Measure the Technical State of your Team

January 10, 2021

4-Minute Read

Some thoughts on how you could evaluate the state of the systems your team owns.

One way to use this:

Put some of these criteria on the Y axis
Put the name of the components you own on the X.
Give everything a score from 1 to 0.
Either average the scores or sum them to figure out which components need the most love.

If all of these are the same for everything you own, it might make sense to skip that section. For example, if you own 10 services, but they all use a common build pipeline that you don’t maintain, it might make sense to skip that criteria.

Builds:

Consistent Build from Dev -> Prod

The same image/code used in each step, not built at each step

Blocking tests at each phase

Unit is a good start, acceptance is better

Canary and/or staged releases to production

Having an “alpha” or “canary” production environment can save you a good deal of heartache

Easy, well understood deployment process

Can you deploy and roll back in 1 step?
Is it fast? Both the overall process and each individual step?

Code Ownership & Quality

What is the level of comfort your team has with the code?

Has your team built the codebase?
Have they maintained it in any meaningful way?
Do they own it without knowing it?

Well Factored Code

If an ax weilding maniac who knew where you lived was the next person to maintain the code you’re working on, would you be worried?

Health Quality Score

Does your company have a way to measure code health?
If not, could you use something off the shelf?
How many bugs per component exist? Is that number increasing or decreasing?

Fully Owned Code

Are you in a codebase where you share dependencies or entire sections of your code?

Well Documented Code

Not commenting per se, but diagrams/drawings/something to help folks understand and dive in

Degrading Gracefully

Circuit Breakers
Rate Limiting
Retry-After on 429/503’s
Can the services you rely on fail and would still return a useful response?

On-Call / Triage

Everyone on the team is on-call

Do you have a process for handling bugs / requests / questions?
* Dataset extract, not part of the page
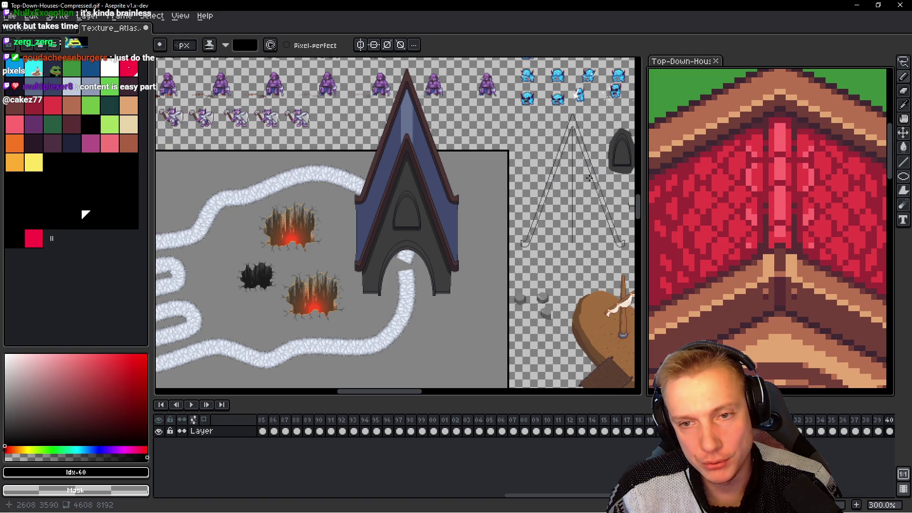
{"action": "scroll", "coordinate": [391, 123], "scroll_direction": "up", "scroll_amount": 2}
Is there someone who reliably triages questions and concerns?
Is it one person, or a rotation of people?

“Good” Runbooks

Can you actually fix problems from them?
Do they cover most of the common errors your systems experience?

“Good” Alerting

Do the alerts identity the issue and point towards resolution, or the tools to resolve?
When your alerts fire, does that cause an action, or do they frequently get ignored/silenced?

Non-Noisy Alerts

Are your on-calls dreading their shifts because of pages day & night?

Do you have a formal incident policy?

When do you work into the night vs work 9-5 until its over?
Do you have a formal incident review process once the incident is over?
Do you have a process to make sure incident remediation gets completed?

Low Incident Rate

Service License Agreement (SLO) for Services

What is the expected response time? What’s your TP50? TP95? TP99?
200 rate? is 4 nines enough?
Do you alert when you service doesn’t perform as expected?

Code is easy to debug

Easy to plug in debugger?
Error messages that make sense?
Can you trace calls from start to finish through your systems?
Can you time calls from start to finish through your system?

Testing / Tooling

Load Testing Tooling in Place

Can you determine the maximum # of callers while maintaining your SLO’s?

Acceptance Tests

Can you test end to end your services?

Integration Tests

Do you have tests that bridge layers of your codebase?

High Test Coverage

What percentage of your code has unit tests?

Non-Noisy Tests

Do you have tests that inconsistently fail? You should fix or delete them

Metrics/Monitoring

Non-Noisy Logging

Useful Metrics

Do you track the big metrics?
- Response/Run time
- 200’s or successful operations
- 500’s or failed operations

“Good” Dashboards

Can you not only track performance, but the rate at which events happen/don’t happen that are relevant?

Useful Logging

Do you use all the information you’re logging?

Roadmaps

Is there a technical roadmap for each component?

Is there a product roadmap for each component?

Matt Blair